A bench of Chief Justice G Rohini and Justice Rajiv Sahai was also informed by RBI that the ATM facility was made available with a view to reduce “cash usage and increase electronic transactions in the country”.

The court was hearing a public interest litigation (PIL) filed by advocate Swati Aggarwal, seeking directions to allow banking customers to make an unlimited number of transactions free of any charge on their own bank ATMs.

India’s Central Banking Institution, which controls the Monetary Policy of the Rupee, however, opposed the PIL, saying the petition is not maintainable and is liable to be dismissed, as RBI has “not violated any laws of the land”.

“The PIL is not meant to be a weapon to challenge the financial or economic decisions which are taken by the RBI in exercise of their administrative/ statutory powers and in the public interest.

“The issue pertains purely to the economic policy of the state and the challenge to the same at the instance of the PIL, as have been laid down by the apex court from time to time. The petitioner’s own view on the matter of policy which are or may be at variance with those of the policy makers cannot be the basis of challenge,” RBI said in its affidavit filed on Wednesday.

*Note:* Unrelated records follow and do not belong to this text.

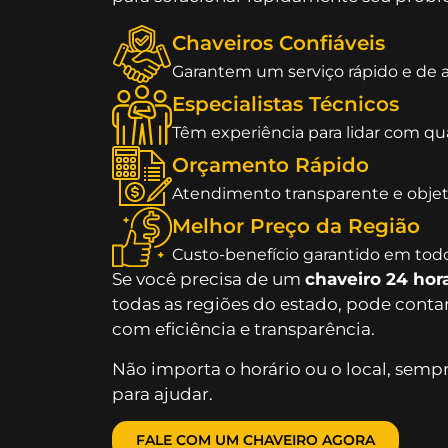
Chaveiros Confiáveis
Garantem um serviço rápido e de a
Especialistas Técnicos
Têm experiência para lidar com qu
Orçamento Rápido
Atendimento transparente e objet
Melhor Preço da Região
Custo-benefício garantido em todo
Se você precisa de um
chaveiro 24 hor
todas as regiões do estado, pode cont
com eficiência e transparência.
Não importa o horário ou o local, sempr
para ajudar.
FALE COM UM CHAVEIRO AGORA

RBI reply came after the court questioned it’s decision to put a cap on withdrawals by banking customers using their ATM cards, saying account holders were being “unnecessarily taxed”.

As per RBI’s new guidelines, bank customers in six metros — Delhi, Mumbai, Chennai, Kolkata, Hyderabad and Bangalore –are allowed to withdraw money free of charge only five times a month and every transaction beyond this limit will be charged Rs 20 per use.

According to the plea, the guidelines have already been implemented by several banks, including State Bank of India.